“When the Mind Turns Against Itself”
- Father Charbel Abernethy
- Nov 23, 2025
- 4 min read
A Personal Cry from the Inner Chaos

There are moments when I feel as though I am walking through the ruins of my own mind. Not the moral ruins alone but the psychic ruins, the places where thought unravels, where the ground beneath the soul feels like shifting ash. I see the world in chaos and I name it desolation, but the truth is more unbearable: the chaos outside is only a pale reflection of the chaos within.
I watch people rushing about, building, destroying, consuming, raging. It looks like madness seen from the outside, but I know that same madness lives in me. I see it in the frantic pace of my own thoughts, the way I cling to illusions, the way I try to control everything because I am terrified that if I let go, I will fall into an abyss with no bottom.
There are nights when silence does not feel holy but hostile.
It presses in like a shadow that knows my name.
I enter it hoping to pray
and suddenly the mind becomes a cage of screaming voices.

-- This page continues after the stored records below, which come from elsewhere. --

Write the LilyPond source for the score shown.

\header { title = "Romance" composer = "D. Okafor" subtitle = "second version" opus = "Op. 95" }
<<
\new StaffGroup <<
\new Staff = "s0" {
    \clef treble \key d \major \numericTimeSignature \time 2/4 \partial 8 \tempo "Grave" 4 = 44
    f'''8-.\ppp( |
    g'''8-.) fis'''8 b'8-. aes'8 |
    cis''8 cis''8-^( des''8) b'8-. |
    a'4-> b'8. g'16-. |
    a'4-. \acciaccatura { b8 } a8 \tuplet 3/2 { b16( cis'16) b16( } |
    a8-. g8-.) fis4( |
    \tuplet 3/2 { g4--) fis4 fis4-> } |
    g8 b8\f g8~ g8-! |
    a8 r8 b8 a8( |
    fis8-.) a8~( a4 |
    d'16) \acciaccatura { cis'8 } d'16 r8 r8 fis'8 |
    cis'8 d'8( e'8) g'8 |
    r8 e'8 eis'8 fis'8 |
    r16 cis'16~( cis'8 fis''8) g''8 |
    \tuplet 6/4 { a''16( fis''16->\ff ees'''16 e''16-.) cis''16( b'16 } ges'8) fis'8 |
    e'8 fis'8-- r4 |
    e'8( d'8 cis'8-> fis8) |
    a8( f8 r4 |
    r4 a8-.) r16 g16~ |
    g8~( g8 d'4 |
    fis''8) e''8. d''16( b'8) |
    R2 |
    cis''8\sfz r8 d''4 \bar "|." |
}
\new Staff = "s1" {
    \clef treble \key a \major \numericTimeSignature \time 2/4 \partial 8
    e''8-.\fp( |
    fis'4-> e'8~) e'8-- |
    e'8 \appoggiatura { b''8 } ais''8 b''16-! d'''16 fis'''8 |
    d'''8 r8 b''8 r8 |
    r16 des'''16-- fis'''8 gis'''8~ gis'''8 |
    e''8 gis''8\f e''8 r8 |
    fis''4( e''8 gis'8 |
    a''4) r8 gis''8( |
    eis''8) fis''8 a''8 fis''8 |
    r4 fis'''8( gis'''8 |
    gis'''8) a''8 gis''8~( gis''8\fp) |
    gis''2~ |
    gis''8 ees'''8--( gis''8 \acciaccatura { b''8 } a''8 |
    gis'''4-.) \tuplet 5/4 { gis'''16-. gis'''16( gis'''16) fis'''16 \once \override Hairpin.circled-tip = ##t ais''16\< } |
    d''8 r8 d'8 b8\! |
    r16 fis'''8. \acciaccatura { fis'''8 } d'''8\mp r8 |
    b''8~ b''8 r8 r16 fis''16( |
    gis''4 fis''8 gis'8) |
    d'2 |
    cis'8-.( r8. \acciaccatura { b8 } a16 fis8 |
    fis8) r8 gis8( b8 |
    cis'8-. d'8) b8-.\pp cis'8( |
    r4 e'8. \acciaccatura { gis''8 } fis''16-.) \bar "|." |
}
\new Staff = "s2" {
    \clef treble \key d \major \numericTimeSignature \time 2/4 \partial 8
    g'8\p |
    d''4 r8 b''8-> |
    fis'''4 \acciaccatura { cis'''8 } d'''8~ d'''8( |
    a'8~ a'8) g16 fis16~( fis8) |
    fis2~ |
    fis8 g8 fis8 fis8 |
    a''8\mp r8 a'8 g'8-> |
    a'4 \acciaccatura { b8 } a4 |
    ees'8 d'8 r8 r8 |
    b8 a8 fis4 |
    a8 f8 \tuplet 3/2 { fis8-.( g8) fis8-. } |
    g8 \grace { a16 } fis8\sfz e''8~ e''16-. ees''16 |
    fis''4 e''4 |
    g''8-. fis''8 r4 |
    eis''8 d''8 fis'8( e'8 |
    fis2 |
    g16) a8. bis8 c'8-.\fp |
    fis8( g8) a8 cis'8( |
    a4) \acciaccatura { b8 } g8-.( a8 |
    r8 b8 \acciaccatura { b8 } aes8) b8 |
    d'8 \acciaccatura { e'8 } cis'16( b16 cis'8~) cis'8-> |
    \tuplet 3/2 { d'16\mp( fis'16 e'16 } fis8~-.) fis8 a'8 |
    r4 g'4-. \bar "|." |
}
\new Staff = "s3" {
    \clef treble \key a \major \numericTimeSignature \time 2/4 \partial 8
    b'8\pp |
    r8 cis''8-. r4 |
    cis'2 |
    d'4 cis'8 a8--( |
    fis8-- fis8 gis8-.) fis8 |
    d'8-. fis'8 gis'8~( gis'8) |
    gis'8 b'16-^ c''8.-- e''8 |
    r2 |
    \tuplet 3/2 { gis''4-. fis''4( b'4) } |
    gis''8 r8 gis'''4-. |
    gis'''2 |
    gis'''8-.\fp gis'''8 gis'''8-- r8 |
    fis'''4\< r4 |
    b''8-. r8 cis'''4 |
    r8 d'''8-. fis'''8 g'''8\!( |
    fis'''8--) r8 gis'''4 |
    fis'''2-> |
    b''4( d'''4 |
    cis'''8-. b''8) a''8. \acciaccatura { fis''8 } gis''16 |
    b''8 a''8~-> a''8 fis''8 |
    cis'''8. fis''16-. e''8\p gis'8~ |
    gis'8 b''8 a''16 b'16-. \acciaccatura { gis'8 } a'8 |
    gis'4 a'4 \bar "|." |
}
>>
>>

A thousand thoughts competing
accusing
mocking
insisting on their own reality.
It is not simply distraction.
It is something darker, something more primal.
The Fathers would call it the passions.
Sigmund Freud would call it the death drive.
Scripture calls it Sheol.
Whatever name I give it, it feels like something in me wants to destroy itself.
This is the hell I carry.
Not fire.
Not demons in the abstract.
But the psychosis of a mind that can no longer bear the truth of itself.
St. Ephraim knew this terror.
His Psalter reads like the diary of a man who sees his inner world collapsing and fears that even God might recoil from such a sight.
“My thoughts have become a grave,” he says.
“A tomb in which I myself lie dead.”
Jeremiah knew it too.
“My soul remembers and sinks down within me…
I have forgotten what happiness is.”
He wrote as one who felt God slipping away, not because God moved, but because despair had darkened his vision.
And so I say it too, with trembling:
Lord, I am afraid of my own mind.
Afraid of the fractures.
Afraid of the voices.
Afraid of the specter of myself that wanders through the day like a ghost trying to remember who he used to be.
The Tower of Babel is not a myth to me.
It is the story of my interior life.
The ego climbs higher
and higher
and higher
past the limits of sanity
until the whole structure collapses under its own weight
leaving confusion not between nations
but within my own thoughts.
My inner speech breaks.
My desires contradict one another.
My fears devour my hopes.
My mind becomes a battlefield without sides
a war in which I am both aggressor and victim.
This is the death drive.
This is the self-annihilation that hides inside every attempt at control.
And here is the question that terrifies me:
How deep does Your love enter into this madness?
How far does Your hand reach when the one drowning is not only afraid
but actively pulling away?
How long do You stretch Your arm toward a soul
that curses You as You approach
because it cannot distinguish Your love from a threat?
There are moments when I feel the pull toward You
like a quiet breath in the darkness
and then immediately I feel something in me recoil
as if the light will expose too much
as if Your nearness will reveal the full extent
of my fragmentation.
And so I ask You
with fear, with shame, with desperation:
Will You still take hold of me when I am thrashing in the depths?
Is Your mercy strong enough to hold on
even when the part of me that wants to live
is smaller than the part of me that wants to collapse?
Lord, I want to breathe the air of the saints
but at times it feels like I am suffocating on the fumes of my own delusions.
I want Your Spirit to cry out from the depths of my heart
but sometimes the depths feel like a place even You cannot enter
because I have made them uninhabitable.
Yet something in me whispers
from the ruins
from the ashes
from the fractured darkness:
“The steadfast love of the Lord never ceases.”
And so I dare to hope
not because I see a path
not because I feel whole
not because I am sane
but because You have descended deeper into hell
than I have fallen into myself.
If You can break the gates of Sheol
then surely You can break through the walls of my mind.
If You can raise the dead
then You can raise me from the grave that I have become.
So here I am, Lord
broken
confused
terrified
and still I stretch out my hand
even as it trembles and withdraws.
And I beg You
with the last breath of my sanity
Take hold of me
and do not let go.
*************
Silence reveals so much and it is not sanitized piety. The eyes open and see the world as it is and what our Lord entered into and the most fearsome reality revealed is the chaos within, the contradictions, the battle between light and darkness, life and death.
What I seemed compelled to contemplate I don’t believe is simply my experience but that of all. What kind of mercy enters into this and is willing to go deeper and deeper until healing emerges and the Spirit finally breathes life into the soul? It must be like the raising of Lazarus. A voice that overcomes death. “Lazarus come out!”